(Saved data entries)

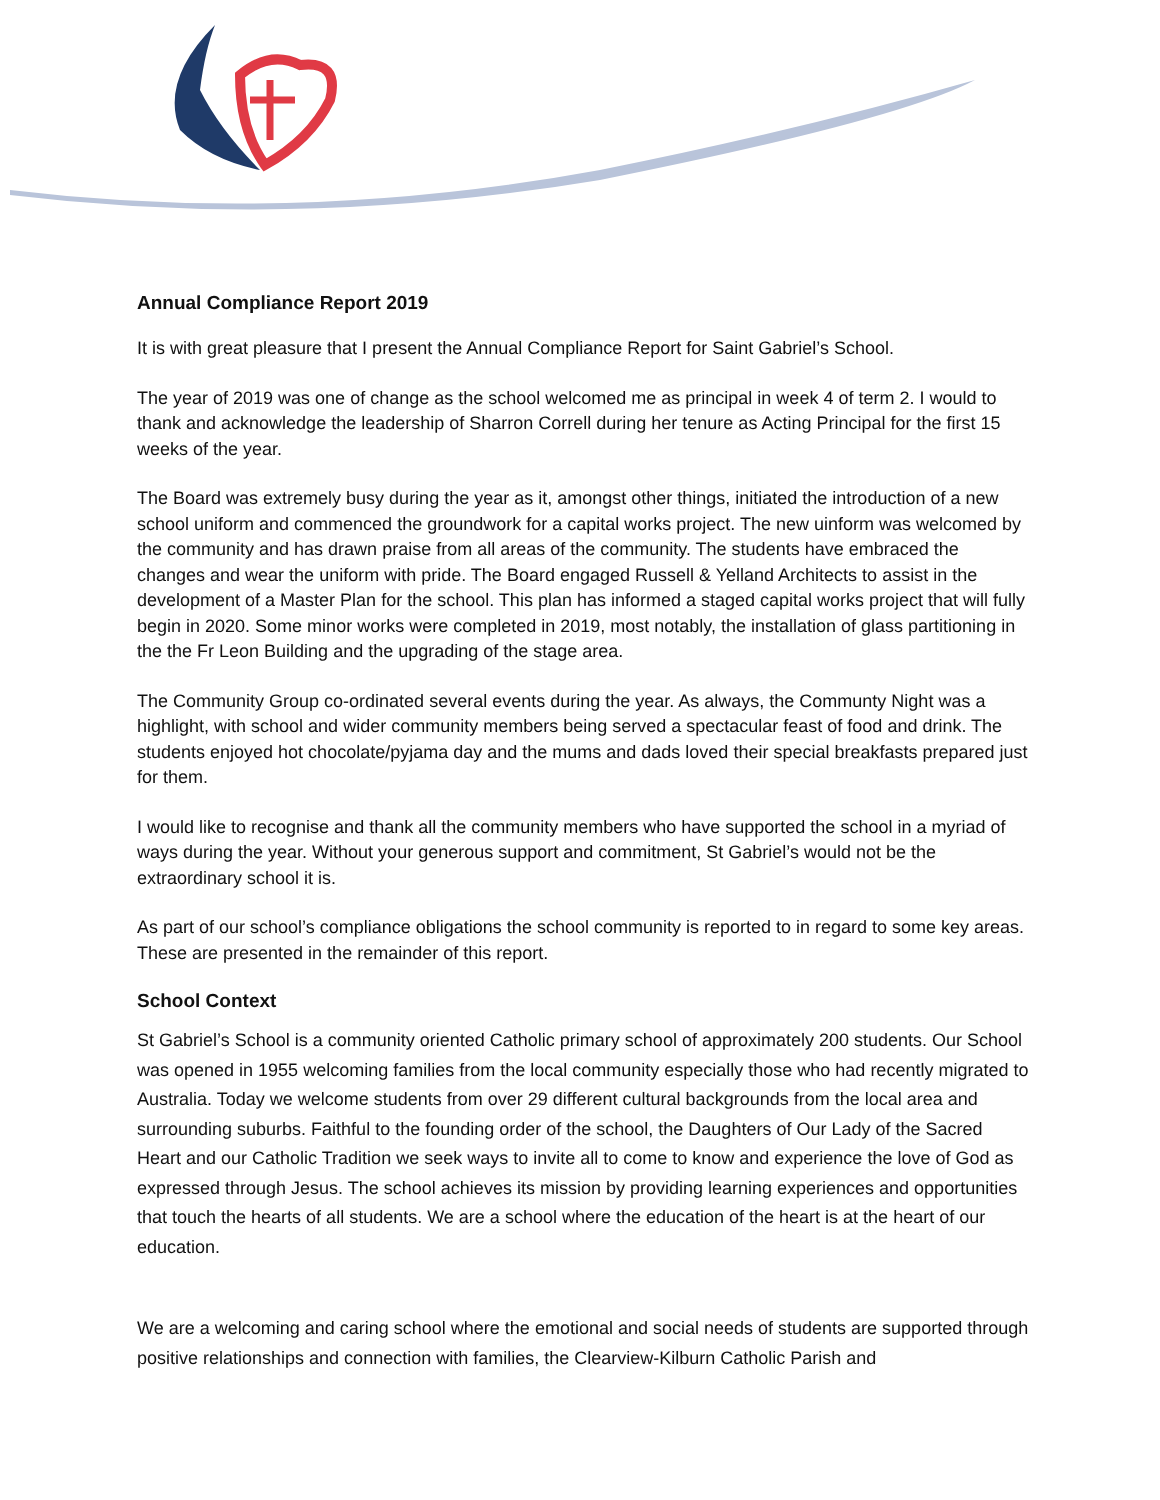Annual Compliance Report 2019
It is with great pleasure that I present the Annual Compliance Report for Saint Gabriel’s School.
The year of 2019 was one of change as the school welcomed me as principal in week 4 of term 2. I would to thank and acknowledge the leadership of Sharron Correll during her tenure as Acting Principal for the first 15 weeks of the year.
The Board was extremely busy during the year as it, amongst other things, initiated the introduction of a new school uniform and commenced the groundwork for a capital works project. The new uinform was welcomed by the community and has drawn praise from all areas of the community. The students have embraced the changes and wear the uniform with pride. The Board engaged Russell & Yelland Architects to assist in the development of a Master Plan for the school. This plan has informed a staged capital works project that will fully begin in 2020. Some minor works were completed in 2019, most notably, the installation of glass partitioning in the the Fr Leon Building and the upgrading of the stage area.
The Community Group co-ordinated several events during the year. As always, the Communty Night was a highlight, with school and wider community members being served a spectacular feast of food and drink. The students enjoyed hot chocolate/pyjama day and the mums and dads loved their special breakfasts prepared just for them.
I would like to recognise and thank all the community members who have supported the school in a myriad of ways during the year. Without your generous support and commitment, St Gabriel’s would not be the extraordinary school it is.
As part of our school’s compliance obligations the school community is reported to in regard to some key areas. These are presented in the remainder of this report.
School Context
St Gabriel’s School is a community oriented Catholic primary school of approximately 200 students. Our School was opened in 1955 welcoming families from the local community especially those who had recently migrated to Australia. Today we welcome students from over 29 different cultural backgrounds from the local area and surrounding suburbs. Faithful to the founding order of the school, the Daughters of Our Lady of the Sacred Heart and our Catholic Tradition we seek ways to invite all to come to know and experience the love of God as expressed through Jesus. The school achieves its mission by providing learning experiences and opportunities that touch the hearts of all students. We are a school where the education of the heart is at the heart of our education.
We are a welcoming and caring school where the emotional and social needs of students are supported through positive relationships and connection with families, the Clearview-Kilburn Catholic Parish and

*Work instruction:*
Every line above from the line with "The Board was" to the line with "The Community Group", both included, must be reproduced exactly, and no other line may appear.

*Written response:*
The Board was extremely busy during the year as it, amongst other things, initiated the introduction of a new school uniform and commenced the groundwork for a capital works project. The new uinform was welcomed by the community and has drawn praise from all areas of the community. The students have embraced the changes and wear the uniform with pride. The Board engaged Russell & Yelland Architects to assist in the development of a Master Plan for the school. This plan has informed a staged capital works project that will fully begin in 2020. Some minor works were completed in 2019, most notably, the installation of glass partitioning in the the Fr Leon Building and the upgrading of the stage area.
The Community Group co-ordinated several events during the year. As always, the Communty Night was a highlight, with school and wider community members being served a spectacular feast of food and drink. The students enjoyed hot chocolate/pyjama day and the mums and dads loved their special breakfasts prepared just for them.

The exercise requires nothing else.